Cuando escribo que no es gratuito, quiero decir que, aparte de las consecuencias desastrosas que pueda tener este tipo de incompetencia aprendida en caso de emergencia, siempre tiene de políticas. Avezar a la sociedad a no tener respuestas técnicas —o pensar que no las entenderá— y responder al caos con sentencias motivacionales es populismo barato y dificulta la posibilidad de analizar críticamente y al instante la respuesta política que se está dando. Es, de hecho, una manera de tener bajo control a la auditoría social. Y no es gratuito, porque esta voluntad de contención siempre tiene efectos sobre la cultura política de quien está sujeto ella. En Catalunya y en el Estado español, esta manera de operar se traduce en dos perfiles bastante concretos.

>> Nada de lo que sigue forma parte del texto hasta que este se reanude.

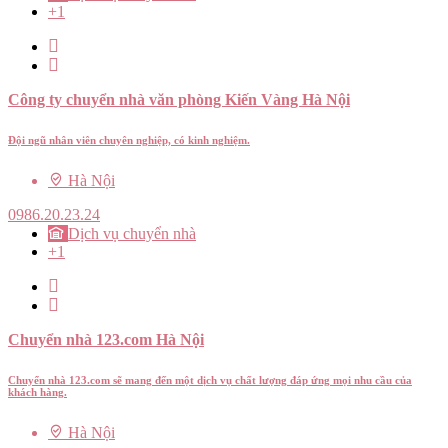
+1
Công ty chuyển nhà văn phòng Kiến Vàng Hà Nội
Đội ngũ nhân viên chuyên nghiệp, có kinh nghiệm.
Hà Nội
0986.20.23.24
Dịch vụ chuyển nhà
+1
Chuyển nhà 123.com Hà Nội
Chuyển nhà 123.com sẽ mang đến một dịch vụ chất lượng đáp ứng mọi nhu cầu của
khách hàng.
Hà Nội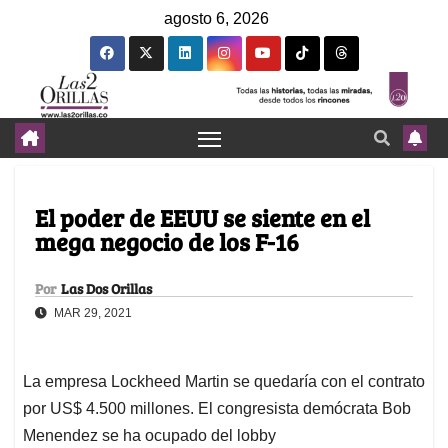
agosto 6, 2026
El poder de EEUU se siente en el
mega negocio de los F-16
Por
Las Dos Orillas
MAR 29, 2021
La empresa Lockheed Martin se quedaría con el contrato
por US$ 4.500 millones. El congresista demócrata Bob
Menendez se ha ocupado del lobby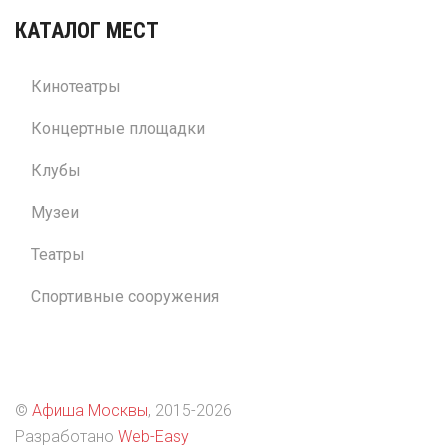
КАТАЛОГ МЕСТ
Кинотеатры
Концертные площадки
Клубы
Музеи
Театры
Спортивные сооружения
©
Афиша Москвы
, 2015
-2026
Разработано
Web-Easy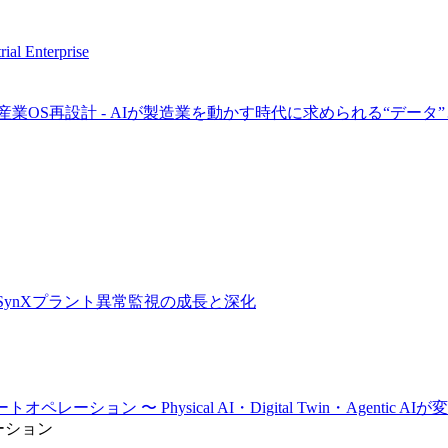
al Enterprise
業OS再設計 - AIが製造業を動かす時代に求められる“データ”
NI/ΣSynXプラント異常監視の成長と深化
マートオペレーション 〜 Physical AI・Digital Twin・Agentic 
ーション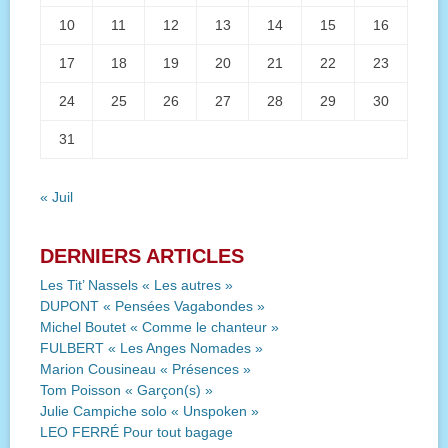
10
11
12
13
14
15
16
17
18
19
20
21
22
23
24
25
26
27
28
29
30
31
« Juil
DERNIERS ARTICLES
Les Tit’ Nassels « Les autres »
DUPONT « Pensées Vagabondes »
Michel Boutet « Comme le chanteur »
FULBERT « Les Anges Nomades »
Marion Cousineau « Présences »
Tom Poisson « Garçon(s) »
Julie Campiche solo « Unspoken »
LEO FERRÉ Pour tout bagage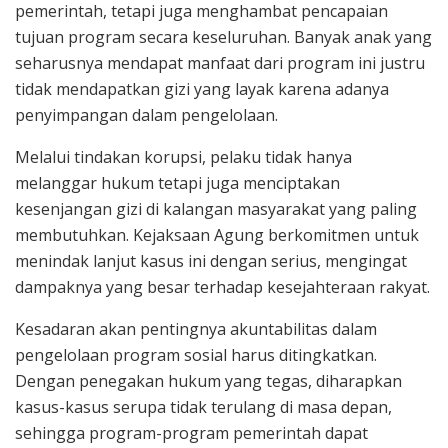
pemerintah, tetapi juga menghambat pencapaian
tujuan program secara keseluruhan. Banyak anak yang
seharusnya mendapat manfaat dari program ini justru
tidak mendapatkan gizi yang layak karena adanya
penyimpangan dalam pengelolaan.
Melalui tindakan korupsi, pelaku tidak hanya
melanggar hukum tetapi juga menciptakan
kesenjangan gizi di kalangan masyarakat yang paling
membutuhkan. Kejaksaan Agung berkomitmen untuk
menindak lanjut kasus ini dengan serius, mengingat
dampaknya yang besar terhadap kesejahteraan rakyat.
Kesadaran akan pentingnya akuntabilitas dalam
pengelolaan program sosial harus ditingkatkan.
Dengan penegakan hukum yang tegas, diharapkan
kasus-kasus serupa tidak terulang di masa depan,
sehingga program-program pemerintah dapat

Si la red eléctrica española es una chapuza, que salga alguien y nos explique todos y cada uno de los motivos

El primero es el de quien abraza el sentimentalismo barato —por comodidad y por costumbre— y lleva las consecuencias de la emergencia en cuestión —la que sea— al terreno moral: en la manera como solidariamente responde a la población, en este deje de superioridad que desprenden los que se dedican al mundo de la radio, en la necesidad de volver atrás, llevar siempre dinero en efectivo y la obra completa de Josep Pla encima por si se acaba el mundo y hay que ponerse a leer. Aquí, los medios de comunicación tienen un papel primordial, no solo porque —en este caso, las radios— son las únicas fuentes de información, sino también porque, a pesar del caos, no tendrían que renunciar ni a informar ni a obtener respuestas que se ajusten a la realidad; incluso cuando estas van recubiertas de tecnicismos. Siempre es más fácil hablar del señor que vende cafés en la calle con un hornillo, sin embargo, si los periodistas en cuestión hacen el esfuerzo de entrevistar a técnicos y de reproducir la información que ofrecen estos técnicos sin equivocarse, también habremos ganado mucho. Si la red eléctrica española es una chapuza, si la gestión energética y las decisiones políticas que han estado relacionadas con ella han sido un desastre, que salga alguien y nos explique todos y cada uno de los motivos.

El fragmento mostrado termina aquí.